AUFGABENSTELLUNG
Schreiben Sie den folgenden Text über die Bestellung neuer U-Bahn-Züge durch die BVG vollständig und Wort für Wort ab.

Milliarden für U-Bahn

■ BVG bestellt für 1,4 Milliarden Mark 115 neue Züge / Finanzierung ist ungesichert / Kritik von Bündnis 90/Grüne

Berlin. Die Berliner Verkehrs- Betriebe (BVG) haben die größte Bestellung für neue U-Bahn-Züge aufgegeben, die es jemals in Europa gegeben hat. Gestern unterzeichnete das Nahverkehrsunternehmen einen Großauftrag mit der „ABB Henschel Waggon Union“ über die Lieferung von 115 U-Bahn-Zügen, die bis zum Jahr 2000 ausgeliefert werden sollen. Von dem 1,4 Milliarden Mark teuren Auftrag soll ABB etwa vier Fünftel an die Reinickendorfer Waggon Union vergeben.

BEREITGESTELLTES MATERIAL
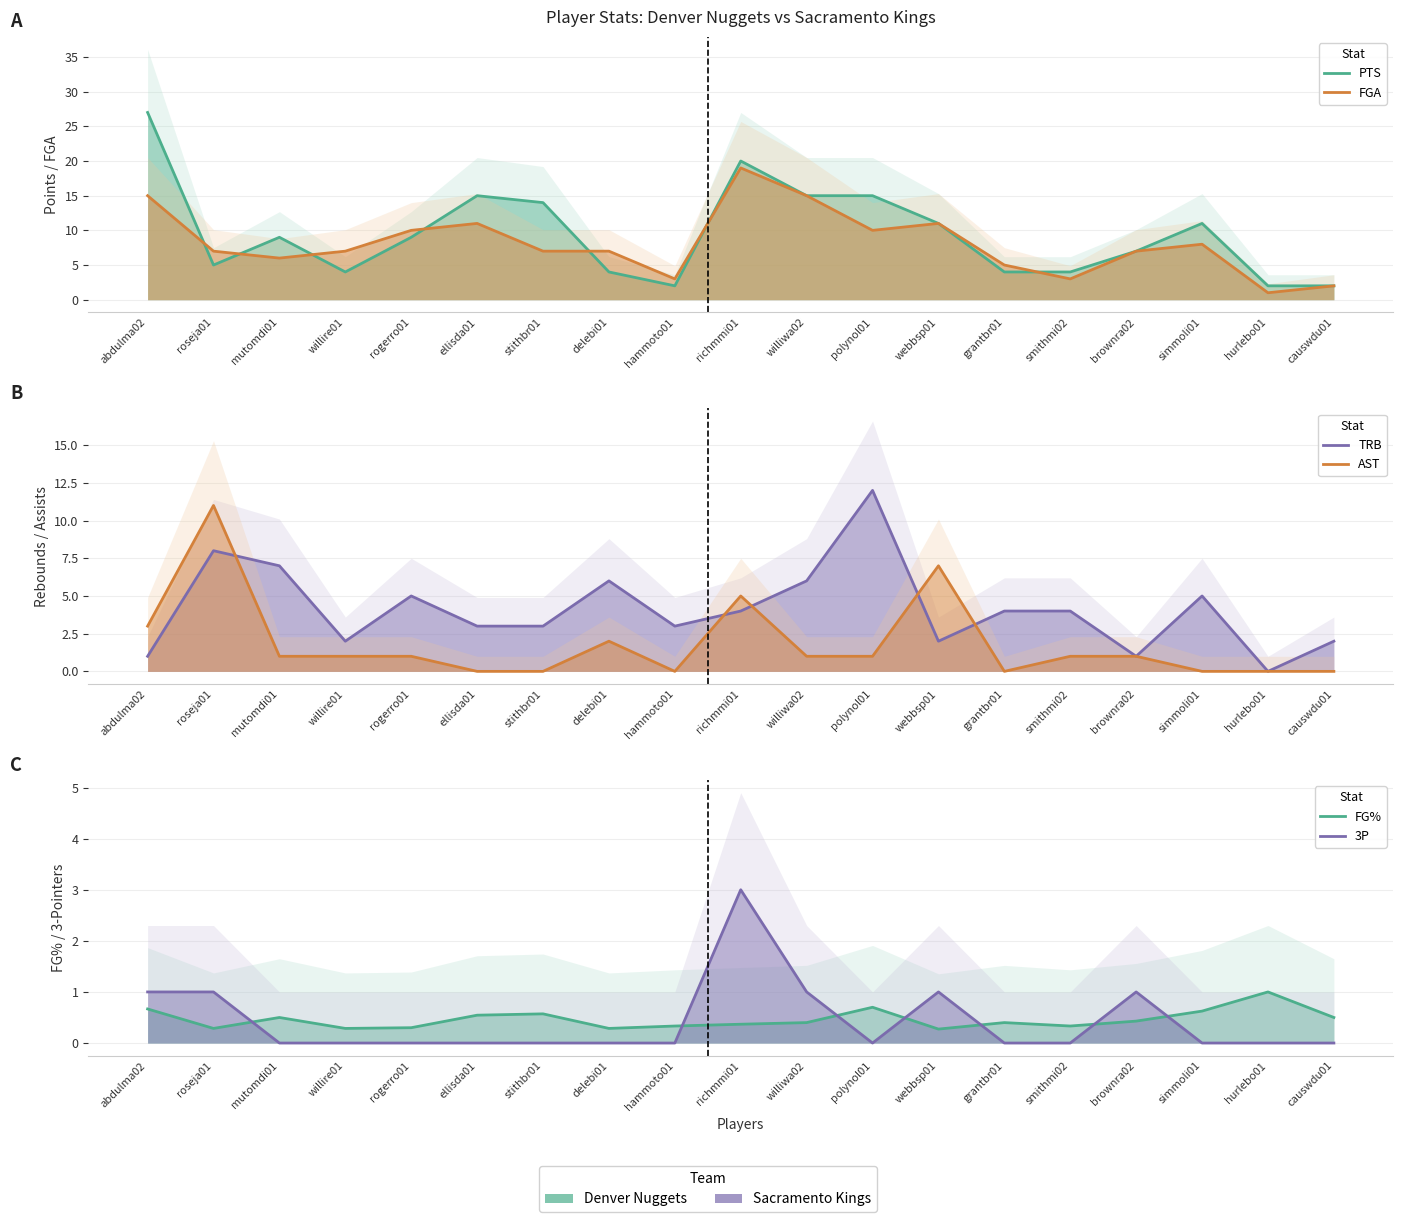

In PTS, how many points are higher than both neighbors (excluding endpoints)?

4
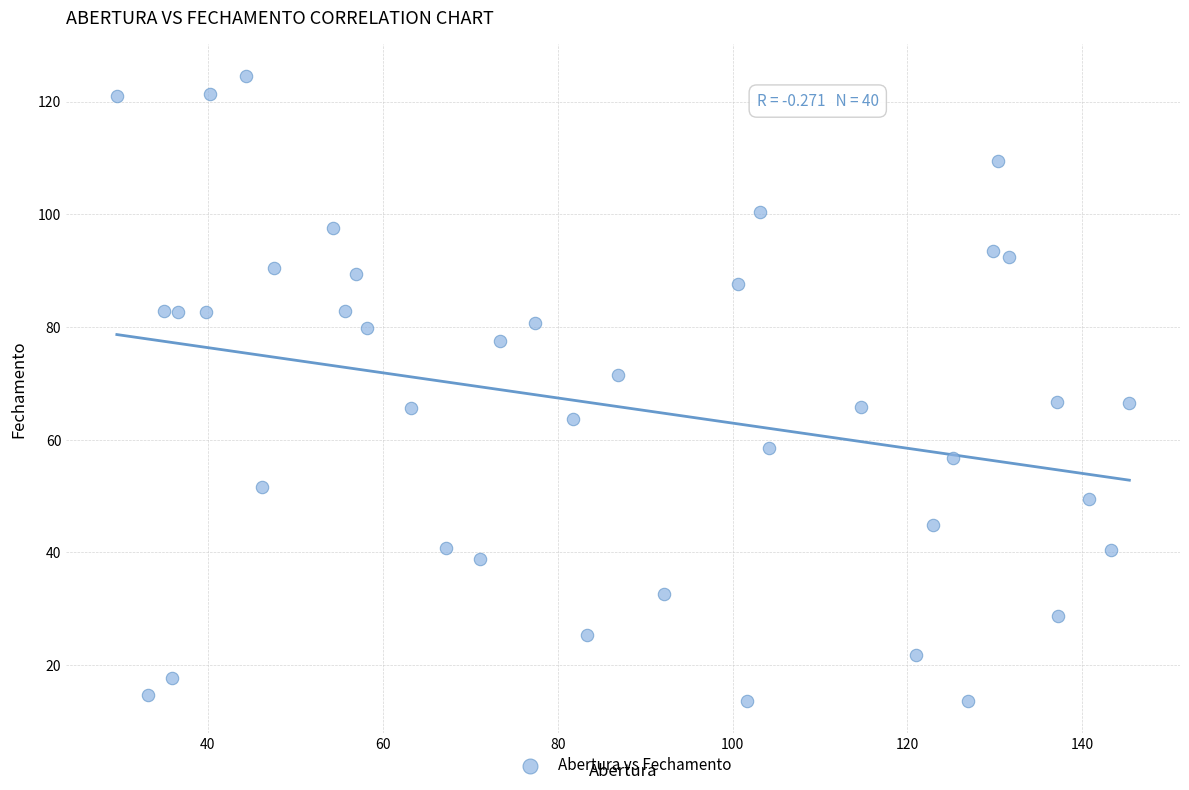

What is the range of Y values (max minus min)?

111.0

ANTWORT ZUR AUFGABE
Milliarden für U-Bahn

■ BVG bestellt für 1,4 Milliarden Mark 115 neue Züge / Finanzierung ist ungesichert / Kritik von Bündnis 90/Grüne

Berlin. Die Berliner Verkehrs- Betriebe (BVG) haben die größte Bestellung für neue U-Bahn-Züge aufgegeben, die es jemals in Europa gegeben hat. Gestern unterzeichnete das Nahverkehrsunternehmen einen Großauftrag mit der „ABB Henschel Waggon Union“ über die Lieferung von 115 U-Bahn-Zügen, die bis zum Jahr 2000 ausgeliefert werden sollen. Von dem 1,4 Milliarden Mark teuren Auftrag soll ABB etwa vier Fünftel an die Reinickendorfer Waggon Union vergeben.